# Text provided
• • • • •
PLANET INSURANCE COMPANY PLAINTIFF-APPELLANT,
v.
ANGLO AMERICAN INSURANCE COMPANY, LTD. DEFENDANT/THIRD-PARTY PLAINTIFF-RESPONDENT,
v.
INTERNATIONAL MOTOR FREIGHT, INC., THIRD-PARTY DEFENDANT. AETNA INSURANCE COMPANY, AS SUBROGEE OF BAYWAY WORLD OF LIQUORS, THIRD-PARTY PLAINTIFF,
v.
PLANET INSURANCE COMPANY, ANGLO AMERICAN INSURANCE COMPANY, LTD., EDWARD GENTILE AND CIRO GENTILE, AND INTERNATIONAL MOTOR FREIGHT, INC., THIRD-PARTY DEFENDANTS.



On appeal from the Superior Court of New Jersey, Law Division, Union County.

Before Judges Baime and Braithwaite.

The opinion of the court was delivered by: Braithwaite, J.A.D.

Argued: April 29, 1998

Plaintiff, Planet Insurance Company (Planet), filed a declaratory judgment action seeking a determination that defendant Anglo American Insurance Company (Anglo) was obligated to provide primary liability coverage pursuant to an insurance policy issued to defendant Edward Gentile (Edward) for a motor vehicle accident that occurred on June 20, 1992. Anglo moved for summary judgment asserting, inter alia, that an exclusion in its policy precluded coverage for the accident caused by Ciro Gentile (Ciro). Planet cross-moved for summary judgment contending that the Anglo policy provided primary coverage for the accident. The judge granted Anglo's motion for summary judgment and denied Planet's cross-motion for summary judgment.
• • • • •
# Supplied information

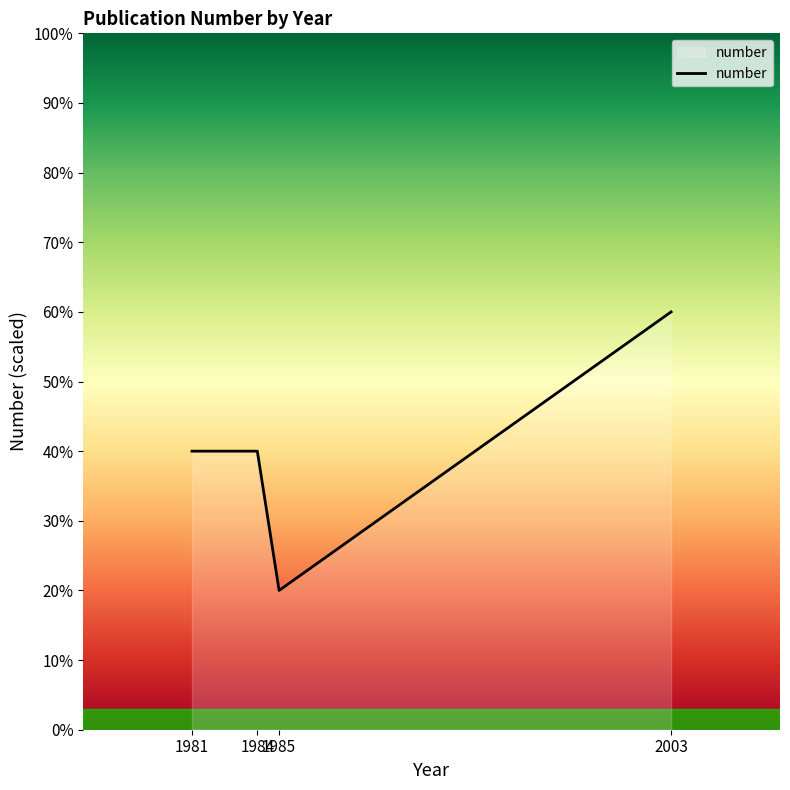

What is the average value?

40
• • • • •
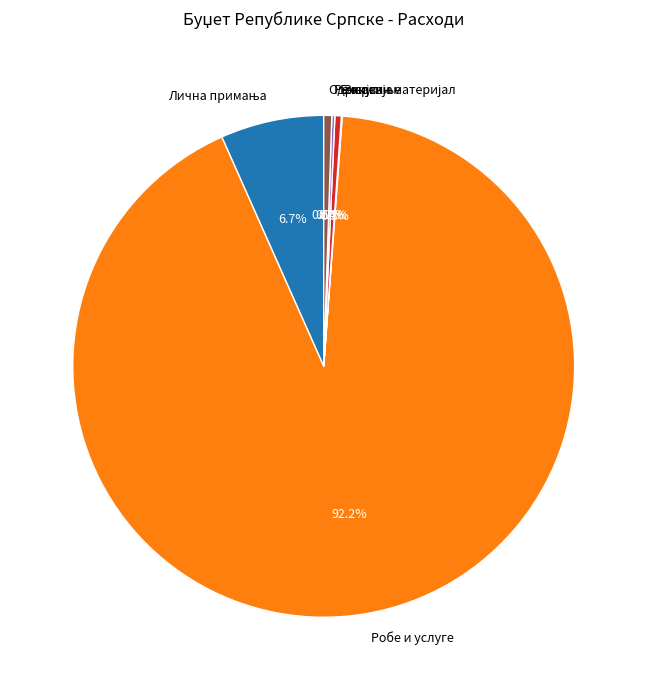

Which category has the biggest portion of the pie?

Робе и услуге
• • • • •
# What you will do
Reproduce the insurance case excerpt shown above in full, word for word, with the same punctuation and line breaks.

# Solution for this exercise
PLANET INSURANCE COMPANY PLAINTIFF-APPELLANT,
v.
ANGLO AMERICAN INSURANCE COMPANY, LTD. DEFENDANT/THIRD-PARTY PLAINTIFF-RESPONDENT,
v.
INTERNATIONAL MOTOR FREIGHT, INC., THIRD-PARTY DEFENDANT. AETNA INSURANCE COMPANY, AS SUBROGEE OF BAYWAY WORLD OF LIQUORS, THIRD-PARTY PLAINTIFF,
v.
PLANET INSURANCE COMPANY, ANGLO AMERICAN INSURANCE COMPANY, LTD., EDWARD GENTILE AND CIRO GENTILE, AND INTERNATIONAL MOTOR FREIGHT, INC., THIRD-PARTY DEFENDANTS.



On appeal from the Superior Court of New Jersey, Law Division, Union County.

Before Judges Baime and Braithwaite.

The opinion of the court was delivered by: Braithwaite, J.A.D.

Argued: April 29, 1998

Plaintiff, Planet Insurance Company (Planet), filed a declaratory judgment action seeking a determination that defendant Anglo American Insurance Company (Anglo) was obligated to provide primary liability coverage pursuant to an insurance policy issued to defendant Edward Gentile (Edward) for a motor vehicle accident that occurred on June 20, 1992. Anglo moved for summary judgment asserting, inter alia, that an exclusion in its policy precluded coverage for the accident caused by Ciro Gentile (Ciro). Planet cross-moved for summary judgment contending that the Anglo policy provided primary coverage for the accident. The judge granted Anglo's motion for summary judgment and denied Planet's cross-motion for summary judgment.